If I had a representative (a topic) for this subject (book) that had a set of identifiers (ISBN, ASIN, LOC, etc.) and each of those identifiers had a scope, I could reliably import information from any source that used at least one of those identifiers.
The originators of those identifiers can use continue to use their identifiers and yet enjoy the benefits of information that was generated or collected using other identifiers.
The internal system maintains its use of the Library of Congress Control Number (the LCCN in the title), which is a unique identifier for that record and allows the outside world access to the same information using a URI.
Question: When I have a work that is identified by a LCCN Permalink and also has an identifier in CiteseerX, DBLP, WorldCat or in a European library, which one should I use?
Question: The FAQ says this link identifies the bibliographic record. Not the same thing as the book it identifies. How should I tell others that I am using the URI to identify a particular book? (Which is not the same thing as the record for that book.)
Citation indexes offer a concrete example of why blindly following the linked data mantra of creating “ URIs as names for things” (Linked Data) is a bad idea.
Science Citation Index Expanded ™ by Thompson Reuters offers coverage using citations to identify articles back to 1900. That works because the articles use citations as identifiers to reference previous articles.
There are articles available in digital form, from arXiv.org, CiteSeerX or some other digital repository. That means that they have an identifier in addition to the more traditional citation reference/identifier.
Where multiple identifiers identify the same subject, we need equivalence operators.
Where identifiers already identify subjects, we need operators that re-use those identifiers.
Ask yourself, “What good is a new set of identifiers that partially duplicates existing identifiers?”
If you think you have a good answer, please email me or reply to this post. Thanks!
Thomas Neidhart‘s comments made me realize I had been too brief on the issue of subject identifiers. I want to correct that by telling “The Story of Blow.”
If you are reading this post you are likely online so please open up another browser window to: Merriam-Webster and type in the search box the word “blow.”
1) Quite clearly “blow” identifies a lot of different subjects.

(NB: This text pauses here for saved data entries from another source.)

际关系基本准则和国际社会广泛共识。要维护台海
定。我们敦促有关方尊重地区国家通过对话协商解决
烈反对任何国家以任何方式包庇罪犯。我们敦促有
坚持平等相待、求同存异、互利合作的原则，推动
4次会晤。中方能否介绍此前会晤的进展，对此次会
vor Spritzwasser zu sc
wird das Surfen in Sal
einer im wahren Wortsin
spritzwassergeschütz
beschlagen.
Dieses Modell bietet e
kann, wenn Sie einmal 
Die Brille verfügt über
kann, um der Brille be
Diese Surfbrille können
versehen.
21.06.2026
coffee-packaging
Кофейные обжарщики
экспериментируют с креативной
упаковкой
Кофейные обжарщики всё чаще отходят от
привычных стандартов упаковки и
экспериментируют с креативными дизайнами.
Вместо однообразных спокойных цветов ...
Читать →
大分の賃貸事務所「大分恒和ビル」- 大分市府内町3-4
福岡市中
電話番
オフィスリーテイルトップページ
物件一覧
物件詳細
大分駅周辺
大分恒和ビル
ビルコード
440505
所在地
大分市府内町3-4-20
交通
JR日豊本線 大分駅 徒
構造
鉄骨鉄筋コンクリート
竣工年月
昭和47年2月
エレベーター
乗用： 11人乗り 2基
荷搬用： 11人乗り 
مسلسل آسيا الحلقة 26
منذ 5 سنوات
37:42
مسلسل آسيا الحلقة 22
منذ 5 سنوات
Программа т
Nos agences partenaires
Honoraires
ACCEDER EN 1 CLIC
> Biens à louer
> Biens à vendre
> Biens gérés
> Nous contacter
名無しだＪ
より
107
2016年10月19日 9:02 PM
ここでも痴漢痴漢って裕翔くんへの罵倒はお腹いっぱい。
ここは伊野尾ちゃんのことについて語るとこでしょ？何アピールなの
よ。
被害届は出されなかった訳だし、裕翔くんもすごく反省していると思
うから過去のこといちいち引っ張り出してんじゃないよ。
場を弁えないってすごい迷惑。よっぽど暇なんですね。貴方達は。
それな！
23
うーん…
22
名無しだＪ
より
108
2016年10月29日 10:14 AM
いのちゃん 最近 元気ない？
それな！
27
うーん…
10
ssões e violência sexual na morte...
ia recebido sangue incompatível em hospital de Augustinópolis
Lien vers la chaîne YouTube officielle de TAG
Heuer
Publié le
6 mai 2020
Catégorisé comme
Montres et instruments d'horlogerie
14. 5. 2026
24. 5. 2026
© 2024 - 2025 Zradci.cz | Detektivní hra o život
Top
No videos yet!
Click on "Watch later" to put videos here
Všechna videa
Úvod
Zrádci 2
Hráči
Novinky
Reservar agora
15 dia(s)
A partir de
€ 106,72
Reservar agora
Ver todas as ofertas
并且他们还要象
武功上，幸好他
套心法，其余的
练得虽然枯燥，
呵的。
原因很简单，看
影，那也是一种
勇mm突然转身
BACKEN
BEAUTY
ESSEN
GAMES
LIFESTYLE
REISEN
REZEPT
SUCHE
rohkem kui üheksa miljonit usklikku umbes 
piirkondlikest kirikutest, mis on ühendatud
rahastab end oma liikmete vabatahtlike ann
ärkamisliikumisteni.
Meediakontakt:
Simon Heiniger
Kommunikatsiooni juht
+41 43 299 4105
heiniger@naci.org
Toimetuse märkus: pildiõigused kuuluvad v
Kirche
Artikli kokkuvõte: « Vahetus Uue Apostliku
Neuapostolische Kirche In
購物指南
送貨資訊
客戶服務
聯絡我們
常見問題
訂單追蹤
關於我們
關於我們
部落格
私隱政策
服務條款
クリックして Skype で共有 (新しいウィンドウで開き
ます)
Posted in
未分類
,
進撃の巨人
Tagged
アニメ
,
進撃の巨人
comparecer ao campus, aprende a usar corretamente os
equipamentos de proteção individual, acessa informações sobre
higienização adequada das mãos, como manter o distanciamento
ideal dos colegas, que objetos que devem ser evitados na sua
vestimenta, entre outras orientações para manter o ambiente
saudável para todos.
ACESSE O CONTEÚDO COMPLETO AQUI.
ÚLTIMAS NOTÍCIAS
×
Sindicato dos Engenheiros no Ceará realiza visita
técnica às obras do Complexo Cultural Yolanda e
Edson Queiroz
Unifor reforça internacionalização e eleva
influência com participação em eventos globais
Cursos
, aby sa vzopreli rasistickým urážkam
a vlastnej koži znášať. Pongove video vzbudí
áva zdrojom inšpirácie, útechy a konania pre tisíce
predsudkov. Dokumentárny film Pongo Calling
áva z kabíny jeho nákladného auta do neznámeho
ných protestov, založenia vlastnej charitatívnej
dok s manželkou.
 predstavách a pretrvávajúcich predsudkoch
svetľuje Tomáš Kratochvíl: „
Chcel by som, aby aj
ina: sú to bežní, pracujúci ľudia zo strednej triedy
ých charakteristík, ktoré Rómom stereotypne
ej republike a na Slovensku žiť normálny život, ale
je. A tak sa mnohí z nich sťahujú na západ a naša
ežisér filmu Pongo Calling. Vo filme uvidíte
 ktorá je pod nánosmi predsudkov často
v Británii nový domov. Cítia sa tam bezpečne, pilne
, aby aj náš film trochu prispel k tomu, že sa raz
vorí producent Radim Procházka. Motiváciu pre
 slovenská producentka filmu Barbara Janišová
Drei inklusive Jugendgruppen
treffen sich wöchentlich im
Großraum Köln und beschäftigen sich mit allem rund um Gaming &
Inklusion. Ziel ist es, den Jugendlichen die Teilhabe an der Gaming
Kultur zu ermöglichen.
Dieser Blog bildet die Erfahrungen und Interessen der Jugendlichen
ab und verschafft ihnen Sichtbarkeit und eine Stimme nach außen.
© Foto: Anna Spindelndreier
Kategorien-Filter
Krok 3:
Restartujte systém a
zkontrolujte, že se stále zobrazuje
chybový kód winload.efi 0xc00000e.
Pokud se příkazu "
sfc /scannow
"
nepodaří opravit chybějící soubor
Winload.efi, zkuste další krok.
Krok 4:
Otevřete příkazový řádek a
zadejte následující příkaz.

So it is a “subject identifier” in the non-topic map sense.
2) And just as clearly, “blow” can be, has the capacity to, lead us to additional information. That is it can be resolved.
Doesn’t mean it will be resolved, only that resolution is possible.
3) The additional information point is illustrated by the Merriam-Webster entry. As a transitive verb, it lists some 14 separate meanings. All of which involve additional information to know which one is meant.
Btu the dictionary is just a common example.
Another is the information that speakers of English carry around about the meanings of “blow.”
Which means our resolutions of “blow” can differ from that of others. (The “vocabulary problem.”)
4) The additional information in a dictionary is explicit. That is you and I can both examine the same information.
That is in contrast to each of us hearing the term “blow” in conversation or over the radio/TV and deciding privately what was meant. We go through the first three steps but not to the fourth.
I could say: “That was good blow.” and leave you wondering what possible meaning I have assigned to the term “blow.” I’m surprised the dictionary omits this one, in another lifetime I would have understood it to be a reference to cocaine. So if I wanted that usage to be understood by others, I had better mark it with a Subject Identifier so as to make that meaning explicit.
I can think of several other missing definitions for “blow.” Can you?
PS: I was amused at the example given for the sense of “blow” as to spend extravagantly, “I will blow you to a steak.” Since Google reports no “hits” on that string I suspect it was inserted to catch anyone copying their definitions.